■ **TASK REQUIREMENTS**:
1 > List every person the text about the Uncomfortable Learning Series names by name.
2 > From the text about the Uncomfortable Learning Series, transcribe the passage that begins at the words "This refusal to" and stops after the words "mental health problems.".

■ **EXTRACTED TEXT**:
The folks at Williams College who plan the Uncomfortable Learning Series began to hear complaints about having Venker speak.  Why didn’t the planners stand their ground?  Isn’t the point of this series to encourage students to at least hear another person’s viewpoint?  From my readings about this speaker series, students aren’t forced to attend, so if a speaker is going to discuss something that really, really, really makes a student uncomfortable, that student can stay in their dorm room and nap! Or surf the internet!  Or do their homework!!

This refusal to allow one speaker to speak at Uncomfortable Learning made me also think about an article one of my cousins shared on Facebook.  My cousin found an article interviewing two gentlemen, Greg Lukianoff and Jonathon Haidt.  Their article which they wrote for The Atlantic,  The Coddling of the American Mind,  is about a disturbing trend, growing on college campuses, of students wanting words and discussions stopped if those words and discussions make them feel uncomfortable.  They cited in their article one anonymous professor, who wrote a piece for Vox, stating that he’s a liberal professor and he has to be careful of how he teaches as his liberal students terrify him!  Lukianoff and Haidt go on in their article how this coddling of students’ minds can also lead to mental health problems.

I know that when I was a college student, back in the dark ages of 1983-87, political correctness was beginning to raise it’s misguided head.  I think that this new trend is a direct offspring of the campus pc police, meaning that the loudest students and/or faculty that don’t like an idea or philosophy try to get it shut down, making it forbidden to discuss those ideas or philosophies on campus.

■ **RAW DATA**:

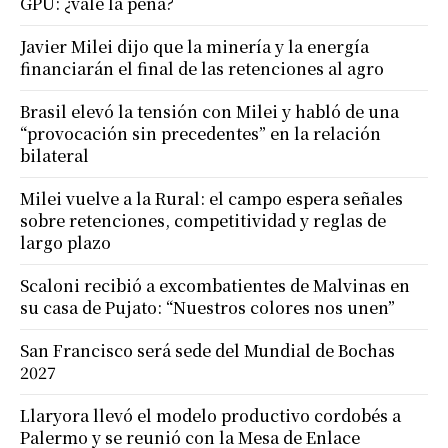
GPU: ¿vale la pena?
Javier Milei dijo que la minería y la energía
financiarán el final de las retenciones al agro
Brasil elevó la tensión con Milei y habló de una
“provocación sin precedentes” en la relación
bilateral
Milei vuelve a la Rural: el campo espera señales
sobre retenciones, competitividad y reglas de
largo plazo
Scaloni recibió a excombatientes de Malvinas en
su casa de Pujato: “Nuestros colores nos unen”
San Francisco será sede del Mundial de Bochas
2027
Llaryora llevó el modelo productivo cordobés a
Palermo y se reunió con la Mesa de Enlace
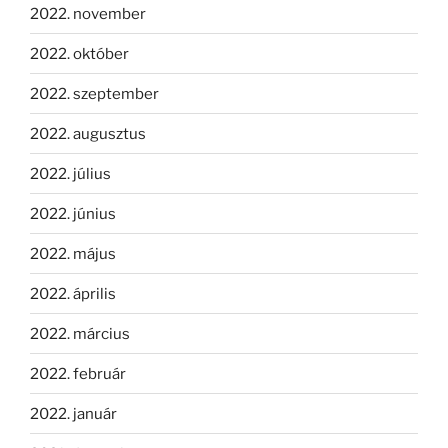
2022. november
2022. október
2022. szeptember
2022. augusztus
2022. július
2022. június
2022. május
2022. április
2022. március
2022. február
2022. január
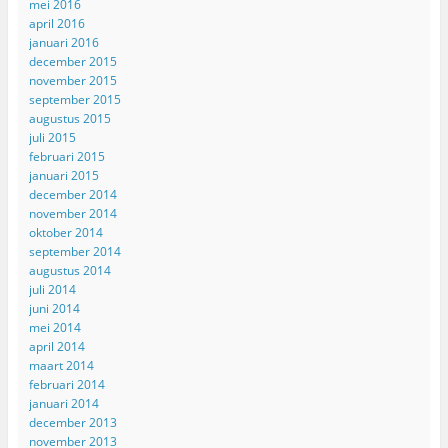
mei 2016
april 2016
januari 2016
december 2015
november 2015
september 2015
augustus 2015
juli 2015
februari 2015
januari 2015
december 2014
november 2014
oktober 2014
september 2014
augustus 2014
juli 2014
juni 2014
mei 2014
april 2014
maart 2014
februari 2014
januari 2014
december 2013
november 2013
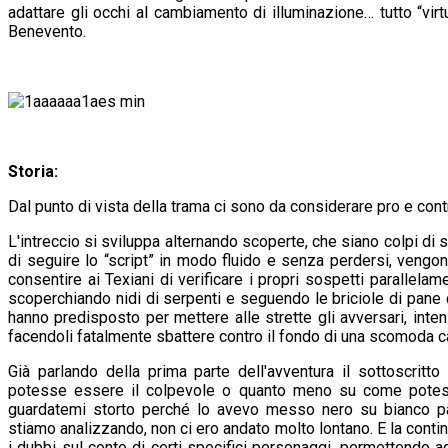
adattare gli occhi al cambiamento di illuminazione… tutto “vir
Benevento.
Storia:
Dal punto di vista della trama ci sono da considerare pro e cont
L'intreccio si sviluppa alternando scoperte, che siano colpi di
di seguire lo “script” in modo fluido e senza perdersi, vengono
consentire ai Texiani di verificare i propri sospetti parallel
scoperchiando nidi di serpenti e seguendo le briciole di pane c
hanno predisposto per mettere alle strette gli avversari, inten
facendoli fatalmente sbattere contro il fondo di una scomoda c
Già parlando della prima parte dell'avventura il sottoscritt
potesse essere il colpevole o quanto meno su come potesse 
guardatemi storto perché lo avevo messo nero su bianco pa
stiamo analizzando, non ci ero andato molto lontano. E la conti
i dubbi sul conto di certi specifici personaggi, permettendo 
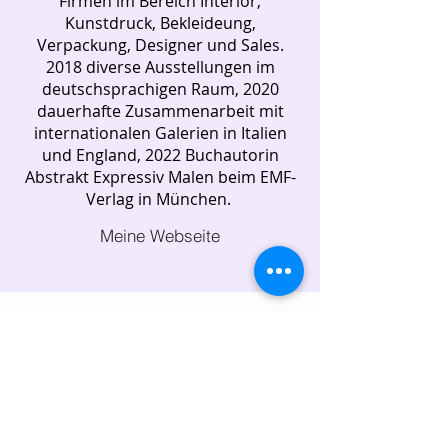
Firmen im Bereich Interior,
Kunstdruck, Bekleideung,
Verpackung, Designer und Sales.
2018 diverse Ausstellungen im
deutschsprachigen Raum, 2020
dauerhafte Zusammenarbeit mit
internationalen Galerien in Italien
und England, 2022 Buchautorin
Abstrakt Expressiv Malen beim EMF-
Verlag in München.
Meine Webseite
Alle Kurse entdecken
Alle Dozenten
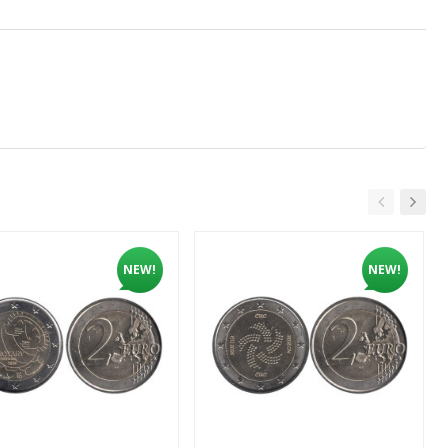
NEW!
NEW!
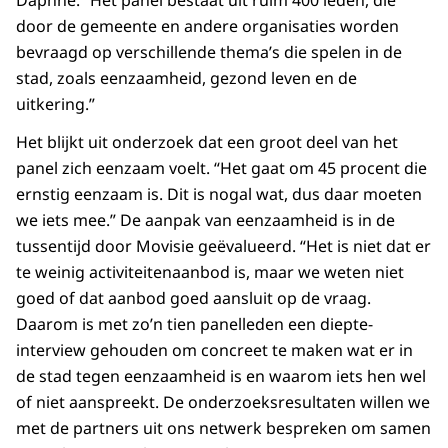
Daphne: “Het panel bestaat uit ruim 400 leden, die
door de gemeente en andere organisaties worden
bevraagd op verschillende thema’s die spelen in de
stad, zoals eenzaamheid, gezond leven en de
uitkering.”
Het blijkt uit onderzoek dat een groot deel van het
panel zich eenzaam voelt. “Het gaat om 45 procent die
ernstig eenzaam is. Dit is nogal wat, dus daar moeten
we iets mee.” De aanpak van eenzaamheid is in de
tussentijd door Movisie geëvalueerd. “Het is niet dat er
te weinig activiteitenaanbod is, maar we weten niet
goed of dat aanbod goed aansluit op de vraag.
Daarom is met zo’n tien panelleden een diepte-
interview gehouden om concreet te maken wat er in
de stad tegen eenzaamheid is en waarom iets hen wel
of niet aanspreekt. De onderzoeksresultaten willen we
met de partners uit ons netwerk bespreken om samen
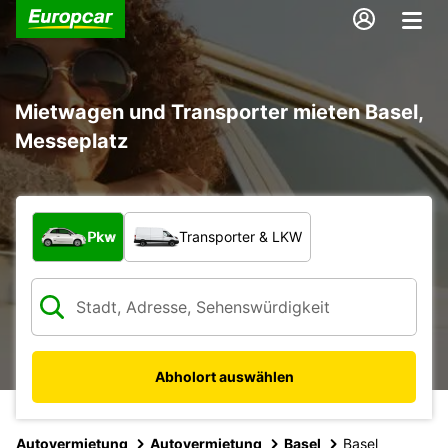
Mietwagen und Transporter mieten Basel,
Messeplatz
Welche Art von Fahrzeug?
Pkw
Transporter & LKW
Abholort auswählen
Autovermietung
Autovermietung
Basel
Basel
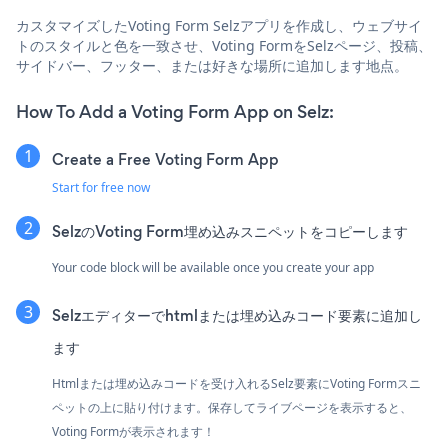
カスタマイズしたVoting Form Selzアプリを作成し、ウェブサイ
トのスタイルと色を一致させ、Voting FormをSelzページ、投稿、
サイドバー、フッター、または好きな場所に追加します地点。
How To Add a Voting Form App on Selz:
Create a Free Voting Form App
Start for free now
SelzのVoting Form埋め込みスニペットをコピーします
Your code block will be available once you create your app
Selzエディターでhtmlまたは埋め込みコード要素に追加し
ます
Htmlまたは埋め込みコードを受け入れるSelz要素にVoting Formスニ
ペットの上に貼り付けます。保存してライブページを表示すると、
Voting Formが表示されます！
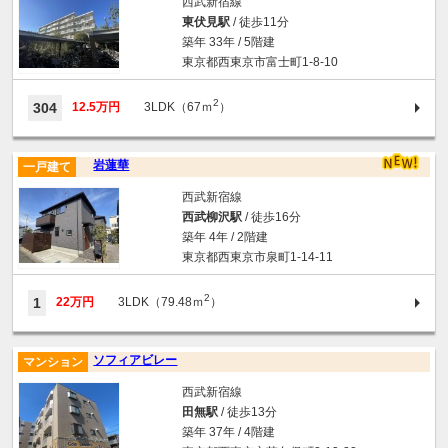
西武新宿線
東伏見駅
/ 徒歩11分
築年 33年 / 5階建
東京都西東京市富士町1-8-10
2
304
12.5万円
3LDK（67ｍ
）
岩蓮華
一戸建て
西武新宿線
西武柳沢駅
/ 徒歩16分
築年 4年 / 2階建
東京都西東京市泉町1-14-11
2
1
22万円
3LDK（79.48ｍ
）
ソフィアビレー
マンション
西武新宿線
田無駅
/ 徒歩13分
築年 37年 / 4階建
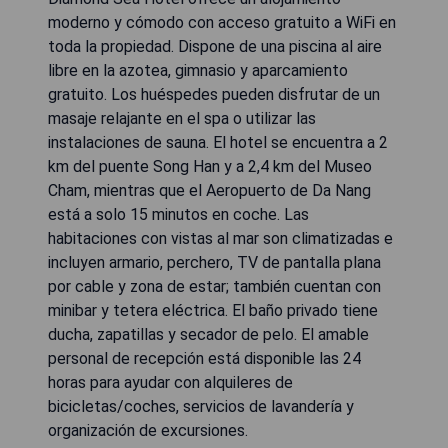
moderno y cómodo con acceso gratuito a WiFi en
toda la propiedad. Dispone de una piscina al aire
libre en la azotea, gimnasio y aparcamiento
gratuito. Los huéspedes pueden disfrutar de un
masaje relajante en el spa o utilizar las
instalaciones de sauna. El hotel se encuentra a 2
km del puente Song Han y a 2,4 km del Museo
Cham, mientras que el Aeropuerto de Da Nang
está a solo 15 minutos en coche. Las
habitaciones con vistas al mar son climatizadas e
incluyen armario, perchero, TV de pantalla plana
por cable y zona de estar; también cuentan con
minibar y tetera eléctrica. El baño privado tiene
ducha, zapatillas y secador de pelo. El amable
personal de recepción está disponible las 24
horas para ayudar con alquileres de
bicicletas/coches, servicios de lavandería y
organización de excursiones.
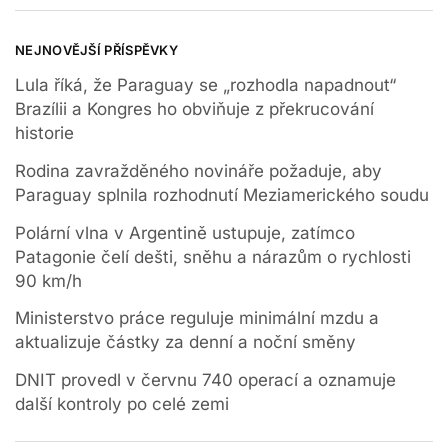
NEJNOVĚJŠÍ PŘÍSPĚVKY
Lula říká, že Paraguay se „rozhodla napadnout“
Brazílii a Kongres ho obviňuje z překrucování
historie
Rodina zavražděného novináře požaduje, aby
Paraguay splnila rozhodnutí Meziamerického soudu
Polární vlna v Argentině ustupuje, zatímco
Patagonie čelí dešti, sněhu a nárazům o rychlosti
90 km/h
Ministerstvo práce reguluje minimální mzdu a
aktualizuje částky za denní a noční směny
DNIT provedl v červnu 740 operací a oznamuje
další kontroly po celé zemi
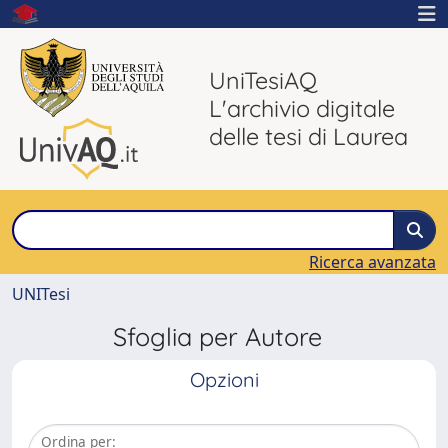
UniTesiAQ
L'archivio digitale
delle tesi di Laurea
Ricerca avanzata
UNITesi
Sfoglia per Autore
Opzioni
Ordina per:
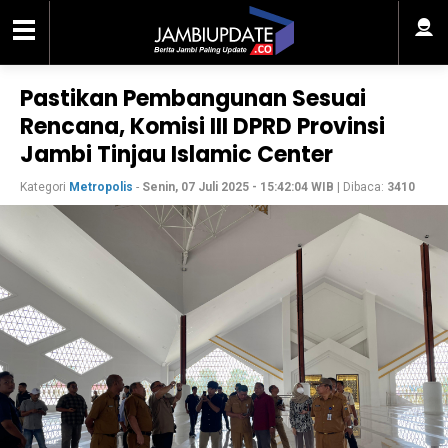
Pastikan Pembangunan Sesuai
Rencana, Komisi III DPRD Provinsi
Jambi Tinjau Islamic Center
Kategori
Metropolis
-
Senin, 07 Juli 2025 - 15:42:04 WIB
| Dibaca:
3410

■ **SOLUTIONS TO THE EXERCISE**:
1 > Venker, Greg Lukianoff, Jonathon Haidt

2 >
This refusal to allow one speaker to speak at Uncomfortable Learning made me also think about an article one of my cousins shared on Facebook.  My cousin found an article interviewing two gentlemen, Greg Lukianoff and Jonathon Haidt.  Their article which they wrote for The Atlantic,  The Coddling of the American Mind,  is about a disturbing trend, growing on college campuses, of students wanting words and discussions stopped if those words and discussions make them feel uncomfortable.  They cited in their article one anonymous professor, who wrote a piece for Vox, stating that he’s a liberal professor and he has to be careful of how he teaches as his liberal students terrify him!  Lukianoff and Haidt go on in their article how this coddling of students’ minds can also lead to mental health problems.